Tenofovir alafenamide in blocking mother-to-child transmission of hepatitis B virus: a multi-center, prospective study

Abstract

Background Data of tenofovir alafenamide (TAF) in preventing mother-to-child transmission (MTCT) of hepatitis B virus (HBV) are limited. This study aimed to evaluate the effectiveness and safety of TAF for preventing MTCT. Methods Pregnant women with chronic HBV infection, positive for HBeAg and high-level HBV DNA, received oral TAF from gestational weeks 24–28 until postpartum week 4. All infants received HBV immunoprophylaxis. All mothers and infants were followed up until postpartum seven month. The primary outcome was the rate of MTCT at seven month. Results Eighty-nine mothers delivered and 91 infants were born. All were followed up to postpartum seven month. TAF was initiated at a mean gestational age of 25.0 (±1.0) weeks with the mean treatment duration of 14.3 (±1.2) weeks before delivery; 92.1% (82/89) mothers discontinued TAF, the median [IQR] time was 5.9 [4.7] weeks postpartum. The HBsAg positive rate was 0% at seven months in 91 infants, no growth retardation and congenital defects. All mothers were tolerated during TAF treatment. At delivery, 82.02% (73/89) mothers achieved HBV DNA < 200,000 IU/ml, 21.35% (19/89) achieved HBV DNA < 500 IU/ml. No significant changes on the mean (±SD) serum phosphate between baseline (1.20 ± 0.10 mmol/L) and at delivery (1.21 ± 0.13 mmol/L, p > .05).

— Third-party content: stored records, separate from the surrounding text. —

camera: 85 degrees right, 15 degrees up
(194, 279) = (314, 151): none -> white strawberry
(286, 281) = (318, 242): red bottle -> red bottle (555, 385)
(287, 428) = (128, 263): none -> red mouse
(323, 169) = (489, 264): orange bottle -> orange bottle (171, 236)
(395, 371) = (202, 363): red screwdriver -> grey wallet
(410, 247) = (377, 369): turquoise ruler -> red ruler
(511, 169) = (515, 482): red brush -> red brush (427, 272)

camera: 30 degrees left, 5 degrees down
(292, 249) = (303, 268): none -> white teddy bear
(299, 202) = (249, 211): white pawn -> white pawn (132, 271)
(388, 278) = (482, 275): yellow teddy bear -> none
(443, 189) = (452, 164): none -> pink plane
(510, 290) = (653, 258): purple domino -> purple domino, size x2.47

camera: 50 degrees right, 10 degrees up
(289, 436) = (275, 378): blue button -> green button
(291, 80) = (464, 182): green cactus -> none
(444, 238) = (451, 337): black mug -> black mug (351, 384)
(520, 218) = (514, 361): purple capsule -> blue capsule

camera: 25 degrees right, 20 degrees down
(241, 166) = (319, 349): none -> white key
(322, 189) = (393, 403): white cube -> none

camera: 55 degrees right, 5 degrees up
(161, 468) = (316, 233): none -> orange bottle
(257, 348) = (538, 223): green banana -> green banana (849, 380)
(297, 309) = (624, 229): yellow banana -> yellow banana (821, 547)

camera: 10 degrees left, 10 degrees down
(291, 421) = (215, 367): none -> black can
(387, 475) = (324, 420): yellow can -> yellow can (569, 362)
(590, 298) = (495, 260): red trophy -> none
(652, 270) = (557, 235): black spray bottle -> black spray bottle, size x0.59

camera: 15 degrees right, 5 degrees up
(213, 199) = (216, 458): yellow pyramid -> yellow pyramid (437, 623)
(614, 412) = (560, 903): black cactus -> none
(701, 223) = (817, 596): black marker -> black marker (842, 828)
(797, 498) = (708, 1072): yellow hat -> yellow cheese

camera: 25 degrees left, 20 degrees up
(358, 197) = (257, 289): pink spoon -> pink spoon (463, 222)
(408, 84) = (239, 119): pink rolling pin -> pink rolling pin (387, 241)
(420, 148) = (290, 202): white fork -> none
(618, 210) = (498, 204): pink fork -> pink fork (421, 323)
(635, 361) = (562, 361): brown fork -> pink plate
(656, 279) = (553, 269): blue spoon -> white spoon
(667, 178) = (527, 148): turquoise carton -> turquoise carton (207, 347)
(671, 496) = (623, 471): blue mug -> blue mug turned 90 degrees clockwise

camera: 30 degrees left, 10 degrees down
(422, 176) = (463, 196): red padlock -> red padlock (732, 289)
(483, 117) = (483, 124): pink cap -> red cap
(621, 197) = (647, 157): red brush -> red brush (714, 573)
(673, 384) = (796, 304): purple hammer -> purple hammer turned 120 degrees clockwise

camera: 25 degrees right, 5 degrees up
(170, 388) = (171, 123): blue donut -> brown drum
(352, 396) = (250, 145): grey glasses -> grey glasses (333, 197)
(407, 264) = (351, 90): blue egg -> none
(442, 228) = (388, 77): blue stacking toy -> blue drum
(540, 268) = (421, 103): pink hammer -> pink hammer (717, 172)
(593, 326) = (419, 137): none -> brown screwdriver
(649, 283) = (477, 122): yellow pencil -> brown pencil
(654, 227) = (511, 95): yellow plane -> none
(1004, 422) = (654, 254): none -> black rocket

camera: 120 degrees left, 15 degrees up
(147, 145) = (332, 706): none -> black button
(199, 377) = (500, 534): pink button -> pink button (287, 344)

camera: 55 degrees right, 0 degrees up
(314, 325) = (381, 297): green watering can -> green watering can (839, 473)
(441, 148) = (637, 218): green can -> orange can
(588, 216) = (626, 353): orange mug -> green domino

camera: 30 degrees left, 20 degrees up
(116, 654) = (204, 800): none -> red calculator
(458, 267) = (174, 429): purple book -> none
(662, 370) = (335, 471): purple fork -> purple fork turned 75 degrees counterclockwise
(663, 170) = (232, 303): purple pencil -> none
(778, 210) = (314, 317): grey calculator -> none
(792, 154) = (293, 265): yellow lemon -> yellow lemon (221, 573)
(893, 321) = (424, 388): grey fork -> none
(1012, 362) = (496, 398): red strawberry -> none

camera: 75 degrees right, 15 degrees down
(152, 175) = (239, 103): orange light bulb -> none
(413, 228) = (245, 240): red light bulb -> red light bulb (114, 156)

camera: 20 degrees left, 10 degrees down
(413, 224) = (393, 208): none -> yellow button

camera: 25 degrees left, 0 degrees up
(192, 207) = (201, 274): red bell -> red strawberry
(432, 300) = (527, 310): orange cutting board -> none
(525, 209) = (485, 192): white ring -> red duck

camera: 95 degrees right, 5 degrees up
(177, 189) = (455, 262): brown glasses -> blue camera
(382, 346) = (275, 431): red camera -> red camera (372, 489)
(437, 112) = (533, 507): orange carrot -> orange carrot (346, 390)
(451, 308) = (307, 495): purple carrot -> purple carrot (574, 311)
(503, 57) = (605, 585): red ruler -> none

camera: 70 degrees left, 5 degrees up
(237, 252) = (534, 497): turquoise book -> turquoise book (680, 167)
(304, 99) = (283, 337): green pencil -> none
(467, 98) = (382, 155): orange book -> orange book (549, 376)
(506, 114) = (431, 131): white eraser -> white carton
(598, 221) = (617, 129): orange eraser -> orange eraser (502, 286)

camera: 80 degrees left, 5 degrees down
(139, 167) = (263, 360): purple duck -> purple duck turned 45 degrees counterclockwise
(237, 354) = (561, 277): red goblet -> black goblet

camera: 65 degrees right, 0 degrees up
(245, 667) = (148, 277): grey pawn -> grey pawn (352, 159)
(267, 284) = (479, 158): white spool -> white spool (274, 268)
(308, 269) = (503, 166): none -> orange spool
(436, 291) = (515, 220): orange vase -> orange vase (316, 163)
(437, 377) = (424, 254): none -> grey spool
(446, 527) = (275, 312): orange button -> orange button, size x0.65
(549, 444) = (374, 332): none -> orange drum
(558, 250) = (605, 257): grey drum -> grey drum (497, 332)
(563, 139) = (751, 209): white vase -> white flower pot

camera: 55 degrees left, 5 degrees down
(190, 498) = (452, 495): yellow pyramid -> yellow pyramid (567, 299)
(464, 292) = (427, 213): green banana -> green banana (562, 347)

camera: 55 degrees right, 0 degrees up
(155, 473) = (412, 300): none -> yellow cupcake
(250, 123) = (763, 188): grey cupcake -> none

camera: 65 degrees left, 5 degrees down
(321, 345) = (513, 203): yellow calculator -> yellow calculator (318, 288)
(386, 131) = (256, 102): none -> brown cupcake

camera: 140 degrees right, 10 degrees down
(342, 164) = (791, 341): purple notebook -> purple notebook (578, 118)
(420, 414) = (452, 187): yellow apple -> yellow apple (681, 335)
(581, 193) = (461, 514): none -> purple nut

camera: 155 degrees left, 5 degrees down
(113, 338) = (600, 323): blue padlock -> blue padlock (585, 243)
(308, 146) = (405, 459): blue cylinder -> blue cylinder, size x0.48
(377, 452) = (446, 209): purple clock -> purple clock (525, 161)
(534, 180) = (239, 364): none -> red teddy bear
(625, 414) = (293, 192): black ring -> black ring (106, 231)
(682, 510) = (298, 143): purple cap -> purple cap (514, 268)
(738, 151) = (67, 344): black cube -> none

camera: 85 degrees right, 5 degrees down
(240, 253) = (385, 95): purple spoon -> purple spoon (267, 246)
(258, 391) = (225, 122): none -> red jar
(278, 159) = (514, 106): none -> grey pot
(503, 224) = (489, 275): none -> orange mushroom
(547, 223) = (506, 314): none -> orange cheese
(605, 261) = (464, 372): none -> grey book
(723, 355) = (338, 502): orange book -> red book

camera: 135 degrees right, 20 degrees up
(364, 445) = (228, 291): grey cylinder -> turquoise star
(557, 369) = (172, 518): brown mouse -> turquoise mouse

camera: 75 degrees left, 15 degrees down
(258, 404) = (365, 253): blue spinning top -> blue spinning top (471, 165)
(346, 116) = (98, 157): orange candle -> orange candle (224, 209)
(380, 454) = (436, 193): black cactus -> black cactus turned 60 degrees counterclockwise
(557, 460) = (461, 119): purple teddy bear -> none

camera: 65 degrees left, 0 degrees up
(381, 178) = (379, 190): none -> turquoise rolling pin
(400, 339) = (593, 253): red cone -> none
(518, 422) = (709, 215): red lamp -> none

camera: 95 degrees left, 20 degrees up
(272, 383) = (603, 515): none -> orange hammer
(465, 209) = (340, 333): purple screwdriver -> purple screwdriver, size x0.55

Serum creatinine at delivery (52.23 ± 8.50 µmol/L) was higher than baseline (45.97 ± 5.60 µmol/L, p < .05), but within normal range. Nine of 82 mothers stopped TAF treatment after delivery had mild ALT elevation. Conclusion TAF therapy initiated during the second trimester was effective in preventing MTCT with no safety concerns for mothers and infants (ClinicalTrials.gov number, NCT04065230).